##### DATA UNDER STUDY
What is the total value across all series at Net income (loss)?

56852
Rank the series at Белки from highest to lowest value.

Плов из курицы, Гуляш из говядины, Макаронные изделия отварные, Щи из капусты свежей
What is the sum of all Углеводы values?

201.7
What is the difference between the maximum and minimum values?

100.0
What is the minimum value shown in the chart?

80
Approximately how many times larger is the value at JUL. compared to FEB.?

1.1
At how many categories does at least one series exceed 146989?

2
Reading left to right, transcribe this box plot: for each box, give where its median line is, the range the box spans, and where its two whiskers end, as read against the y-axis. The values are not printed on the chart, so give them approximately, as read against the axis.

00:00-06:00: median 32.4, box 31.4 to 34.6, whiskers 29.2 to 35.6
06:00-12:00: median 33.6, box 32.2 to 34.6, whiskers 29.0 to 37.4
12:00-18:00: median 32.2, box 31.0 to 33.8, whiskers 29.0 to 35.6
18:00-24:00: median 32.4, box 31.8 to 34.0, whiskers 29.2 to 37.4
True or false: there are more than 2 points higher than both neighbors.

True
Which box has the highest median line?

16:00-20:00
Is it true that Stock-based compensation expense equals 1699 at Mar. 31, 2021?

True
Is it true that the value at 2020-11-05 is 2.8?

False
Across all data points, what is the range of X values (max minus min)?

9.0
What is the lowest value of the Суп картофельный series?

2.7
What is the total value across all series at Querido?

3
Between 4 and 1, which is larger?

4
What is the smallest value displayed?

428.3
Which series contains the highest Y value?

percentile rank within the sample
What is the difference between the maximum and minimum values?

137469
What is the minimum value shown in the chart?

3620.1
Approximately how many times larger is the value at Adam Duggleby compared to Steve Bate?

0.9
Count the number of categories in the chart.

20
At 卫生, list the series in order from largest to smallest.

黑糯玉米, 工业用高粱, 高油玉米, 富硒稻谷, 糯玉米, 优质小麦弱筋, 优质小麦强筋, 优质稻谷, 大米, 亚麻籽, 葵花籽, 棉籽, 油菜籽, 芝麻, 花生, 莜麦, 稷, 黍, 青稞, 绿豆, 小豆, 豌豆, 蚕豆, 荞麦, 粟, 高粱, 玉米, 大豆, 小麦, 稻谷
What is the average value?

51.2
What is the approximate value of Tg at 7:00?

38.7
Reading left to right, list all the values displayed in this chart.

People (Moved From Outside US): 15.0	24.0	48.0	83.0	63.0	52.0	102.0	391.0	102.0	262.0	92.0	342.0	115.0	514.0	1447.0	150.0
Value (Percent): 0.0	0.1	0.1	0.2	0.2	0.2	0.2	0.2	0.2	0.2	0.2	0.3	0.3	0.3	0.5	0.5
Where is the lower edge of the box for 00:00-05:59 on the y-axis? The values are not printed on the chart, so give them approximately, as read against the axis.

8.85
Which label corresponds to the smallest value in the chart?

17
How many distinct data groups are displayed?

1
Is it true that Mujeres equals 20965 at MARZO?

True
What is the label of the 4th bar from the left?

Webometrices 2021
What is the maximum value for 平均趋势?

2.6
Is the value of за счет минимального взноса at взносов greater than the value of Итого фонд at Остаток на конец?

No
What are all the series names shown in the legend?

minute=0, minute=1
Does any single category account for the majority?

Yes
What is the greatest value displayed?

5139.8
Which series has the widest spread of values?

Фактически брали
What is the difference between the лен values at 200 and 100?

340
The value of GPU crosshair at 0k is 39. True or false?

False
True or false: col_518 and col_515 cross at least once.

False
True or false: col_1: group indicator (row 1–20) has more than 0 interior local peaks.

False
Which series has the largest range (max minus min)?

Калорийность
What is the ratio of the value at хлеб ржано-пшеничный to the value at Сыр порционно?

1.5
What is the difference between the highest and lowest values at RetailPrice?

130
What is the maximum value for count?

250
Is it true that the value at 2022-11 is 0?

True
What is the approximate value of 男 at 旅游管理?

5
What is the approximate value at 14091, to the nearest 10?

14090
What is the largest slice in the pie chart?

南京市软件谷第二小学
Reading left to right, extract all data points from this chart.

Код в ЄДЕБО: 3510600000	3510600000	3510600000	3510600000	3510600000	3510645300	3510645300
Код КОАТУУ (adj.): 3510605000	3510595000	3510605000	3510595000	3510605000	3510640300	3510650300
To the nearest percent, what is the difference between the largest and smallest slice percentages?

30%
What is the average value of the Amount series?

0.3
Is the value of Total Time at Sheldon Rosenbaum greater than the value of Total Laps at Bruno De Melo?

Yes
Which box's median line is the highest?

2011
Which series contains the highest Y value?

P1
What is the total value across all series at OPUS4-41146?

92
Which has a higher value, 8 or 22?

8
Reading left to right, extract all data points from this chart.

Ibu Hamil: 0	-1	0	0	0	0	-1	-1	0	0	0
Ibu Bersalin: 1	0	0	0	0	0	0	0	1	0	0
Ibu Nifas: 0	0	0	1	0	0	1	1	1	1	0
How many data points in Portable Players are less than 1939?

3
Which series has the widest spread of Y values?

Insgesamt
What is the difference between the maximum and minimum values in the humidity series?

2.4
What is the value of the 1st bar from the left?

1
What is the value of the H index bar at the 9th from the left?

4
##########
Rewrite the data above so that each "value shown in the chart" becomes "value plotted on the chart", keeping everything else the same.

• **ANSWER TO THE EXERCISE**
What is the total value across all series at Net income (loss)?

56852
Rank the series at Белки from highest to lowest value.

Плов из курицы, Гуляш из говядины, Макаронные изделия отварные, Щи из капусты свежей
What is the sum of all Углеводы values?

201.7
What is the difference between the maximum and minimum values?

100.0
What is the minimum value plotted on the chart?

80
Approximately how many times larger is the value at JUL. compared to FEB.?

1.1
At how many categories does at least one series exceed 146989?

2
Reading left to right, transcribe this box plot: for each box, give where its median line is, the range the box spans, and where its two whiskers end, as read against the y-axis. The values are not printed on the chart, so give them approximately, as read against the axis.

00:00-06:00: median 32.4, box 31.4 to 34.6, whiskers 29.2 to 35.6
06:00-12:00: median 33.6, box 32.2 to 34.6, whiskers 29.0 to 37.4
12:00-18:00: median 32.2, box 31.0 to 33.8, whiskers 29.0 to 35.6
18:00-24:00: median 32.4, box 31.8 to 34.0, whiskers 29.2 to 37.4
True or false: there are more than 2 points higher than both neighbors.

True
Which box has the highest median line?

16:00-20:00
Is it true that Stock-based compensation expense equals 1699 at Mar. 31, 2021?

True
Is it true that the value at 2020-11-05 is 2.8?

False
Across all data points, what is the range of X values (max minus min)?

9.0
What is the lowest value of the Суп картофельный series?

2.7
What is the total value across all series at Querido?

3
Between 4 and 1, which is larger?

4
What is the smallest value displayed?

428.3
Which series contains the highest Y value?

percentile rank within the sample
What is the difference between the maximum and minimum values?

137469
What is the minimum value plotted on the chart?

3620.1
Approximately how many times larger is the value at Adam Duggleby compared to Steve Bate?

0.9
Count the number of categories in the chart.

20
At 卫生, list the series in order from largest to smallest.

黑糯玉米, 工业用高粱, 高油玉米, 富硒稻谷, 糯玉米, 优质小麦弱筋, 优质小麦强筋, 优质稻谷, 大米, 亚麻籽, 葵花籽, 棉籽, 油菜籽, 芝麻, 花生, 莜麦, 稷, 黍, 青稞, 绿豆, 小豆, 豌豆, 蚕豆, 荞麦, 粟, 高粱, 玉米, 大豆, 小麦, 稻谷
What is the average value?

51.2
What is the approximate value of Tg at 7:00?

38.7
Reading left to right, list all the values displayed in this chart.

People (Moved From Outside US): 15.0	24.0	48.0	83.0	63.0	52.0	102.0	391.0	102.0	262.0	92.0	342.0	115.0	514.0	1447.0	150.0
Value (Percent): 0.0	0.1	0.1	0.2	0.2	0.2	0.2	0.2	0.2	0.2	0.2	0.3	0.3	0.3	0.5	0.5
Where is the lower edge of the box for 00:00-05:59 on the y-axis? The values are not printed on the chart, so give them approximately, as read against the axis.

8.85
Which label corresponds to the smallest value in the chart?

17
How many distinct data groups are displayed?

1
Is it true that Mujeres equals 20965 at MARZO?

True
What is the label of the 4th bar from the left?

Webometrices 2021
What is the maximum value for 平均趋势?

2.6
Is the value of за счет минимального взноса at взносов greater than the value of Итого фонд at Остаток на конец?

No
What are all the series names shown in the legend?

minute=0, minute=1
Does any single category account for the majority?

Yes
What is the greatest value displayed?

5139.8
Which series has the widest spread of values?

Фактически брали
What is the difference between the лен values at 200 and 100?

340
The value of GPU crosshair at 0k is 39. True or false?

False
True or false: col_518 and col_515 cross at least once.

False
True or false: col_1: group indicator (row 1–20) has more than 0 interior local peaks.

False
Which series has the largest range (max minus min)?

Калорийность
What is the ratio of the value at хлеб ржано-пшеничный to the value at Сыр порционно?

1.5
What is the difference between the highest and lowest values at RetailPrice?

130
What is the maximum value for count?

250
Is it true that the value at 2022-11 is 0?

True
What is the approximate value of 男 at 旅游管理?

5
What is the approximate value at 14091, to the nearest 10?

14090
What is the largest slice in the pie chart?

南京市软件谷第二小学
Reading left to right, extract all data points from this chart.

Код в ЄДЕБО: 3510600000	3510600000	3510600000	3510600000	3510600000	3510645300	3510645300
Код КОАТУУ (adj.): 3510605000	3510595000	3510605000	3510595000	3510605000	3510640300	3510650300
To the nearest percent, what is the difference between the largest and smallest slice percentages?

30%
What is the average value of the Amount series?

0.3
Is the value of Total Time at Sheldon Rosenbaum greater than the value of Total Laps at Bruno De Melo?

Yes
Which box's median line is the highest?

2011
Which series contains the highest Y value?

P1
What is the total value across all series at OPUS4-41146?

92
Which has a higher value, 8 or 22?

8
Reading left to right, extract all data points from this chart.

Ibu Hamil: 0	-1	0	0	0	0	-1	-1	0	0	0
Ibu Bersalin: 1	0	0	0	0	0	0	0	1	0	0
Ibu Nifas: 0	0	0	1	0	0	1	1	1	1	0
How many data points in Portable Players are less than 1939?

3
Which series has the widest spread of Y values?

Insgesamt
What is the difference between the maximum and minimum values in the humidity series?

2.4
What is the value of the 1st bar from the left?

1
What is the value of the H index bar at the 9th from the left?

4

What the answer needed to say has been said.